The sky was green this morning, the air thick and warm, as I sat with Bible and coffee on my porch swing, soaking up Jesus’ words in John 15, taking to memory a few more verses from Ephesians 4. I could hear thunder rumbling in the distance, even though there’s no rain in the forecast, temps in the 90’s on this first day of fall, and this is Minnesota. It’s a little eerie, and no wonder my mind wanders to all assortment of weather all over this globe. It’s in the Bible just like this, before His Coming. Three women at Walmart yesterday afternoon discuss hurricanes and wars and the End of all things.
Jimmy and I have been learning theology together at the kitchen table. We sit close on a handcrafted bench sticky with years of use, my shorts peeling free like a post-it note when I stand up briefly to check the soup simmering on the stove. It’s the boy’s first year in regular English, and here he is reading articles like those I read for seminary assignments a few years back. Mom, can you help me figure out an Inclusivist argument against the Universal Opportunity view? And it’s no wonder I’m glued to this kitchen table until the thing is finished, and loving every minute, truth be told.
Next weekend I’ll spend four days savoring fall at a camp up north – Hackensack, Minnesota. Just the way it rolls off the tongue has me pining for pine trees and leaves turning color, a cabin to myself all weekend long. I’ll be the camp speaker for a women’s retreat, and I’ve spent every spare moment the past couple of weeks thinking and writing about what I’ll say. I’ll tell some of my stories, and talk about John, and how he wrote in his gospel of LIFE in Jesus, and what it means to live Fully Alive. I wrote in my notes for the Saturday session about my time at the seminary, a dream come true, but how I knew from the start it wasn’t close to as good as an earlier season when God was my teacher, and I lingered with Him in my own private classroom on this same front porch.
Last week Kyle sent me a text. What were the three things in your dream? And I knew just what he meant. A few years back God asked me this question while I slept, about what I wanted, and this was my answer. Go to seminary. Write books. And enjoy my grandchildren. It was one of those dreams that seems so real you don’t forget it, and now I’m answering my husband’s text like it’s gospel, and I’m surprised when he responds and it’s what I’ve just been thinking. “So one down, two to go?” Because I did go, but I didn’t finish, even though I could have and would have, if we hadn’t met two Colombian boys who’ve become my sons. So now Kyle’s asking the same question I’ve been pondering while writing my story for the women at camp. Does been-there-and-done-that, but not-quite-finished, count as a dream fulfilled?
Most Wednesdays I work from my front-porch home office, weather-permitting.

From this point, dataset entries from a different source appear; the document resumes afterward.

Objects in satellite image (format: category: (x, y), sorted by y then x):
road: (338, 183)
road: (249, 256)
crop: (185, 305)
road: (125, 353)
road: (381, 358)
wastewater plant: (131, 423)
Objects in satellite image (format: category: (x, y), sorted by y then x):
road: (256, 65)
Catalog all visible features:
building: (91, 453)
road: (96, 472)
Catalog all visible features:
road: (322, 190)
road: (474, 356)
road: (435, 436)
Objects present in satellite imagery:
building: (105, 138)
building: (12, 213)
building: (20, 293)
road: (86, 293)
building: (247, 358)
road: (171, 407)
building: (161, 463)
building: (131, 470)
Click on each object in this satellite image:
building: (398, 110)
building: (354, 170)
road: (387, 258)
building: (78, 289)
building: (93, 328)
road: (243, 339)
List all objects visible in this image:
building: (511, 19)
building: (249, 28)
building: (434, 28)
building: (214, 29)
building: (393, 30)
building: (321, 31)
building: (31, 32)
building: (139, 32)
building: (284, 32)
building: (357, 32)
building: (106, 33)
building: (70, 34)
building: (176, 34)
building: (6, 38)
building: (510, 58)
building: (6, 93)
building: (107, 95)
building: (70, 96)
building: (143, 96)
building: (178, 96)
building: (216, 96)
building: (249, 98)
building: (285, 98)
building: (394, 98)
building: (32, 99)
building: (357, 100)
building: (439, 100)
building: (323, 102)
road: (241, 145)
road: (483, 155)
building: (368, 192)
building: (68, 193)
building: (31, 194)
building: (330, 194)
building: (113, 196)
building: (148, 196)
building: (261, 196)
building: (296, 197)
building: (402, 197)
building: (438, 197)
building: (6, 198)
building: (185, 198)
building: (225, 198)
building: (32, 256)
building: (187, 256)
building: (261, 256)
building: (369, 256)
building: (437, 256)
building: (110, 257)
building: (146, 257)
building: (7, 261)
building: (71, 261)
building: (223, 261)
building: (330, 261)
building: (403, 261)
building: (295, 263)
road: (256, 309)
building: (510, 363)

But this week it was chilly and I was practicing reading retreat talks out loud, so I was still in my bedroom when Luke woke up late and plopped down on my bed. He’s always chewing on one theological mystery or another, and now he’s applying to seminary and wondering if he’s more suited to be pastor or teacher, and he’s been staying up late FaceTime chatting with that girl he likes out in Colorado, figuring out if they’re on the same page when it comes to belief. And we cover it all while he’s sprawled out sharing space with the dog, and I press pause on whatever I’m doing and relish these moments knowing they’ll not likely last. We talk about predestination and holiness and the end of things, both of us prone to thinking hard, but embracing mystery, and at the end of the day we’ll stake our alliance on a few sacred things. I tell Luke about Jimmy’s assignments, and how he had to answer a question about overcoming sin. He’d cut and paste an answer about “reading the Bible and doing what it says.” And I’d said yeah that’s part but not all, and I guess he caught my passion as I stated my answer, because later proofreading his work, there were my own words all in capital letters: JESUS OVERCAME SIN BY HIS DEATH AND RESURRECTION, AND HE GIVES US HIS SPIRIT TO DO FOR US WHAT WE CAN’T DO FOR OURSELVES.
Mom’s theology in a nutshell.
Luke makes his way to shower and work, saying, “Mom, we should do this more often.” And I know right then I’d trade all the seminary dreams in the world for this conversation and others like them. God as my teacher, and my boys as my classmates, and it doesn’t get any better than this.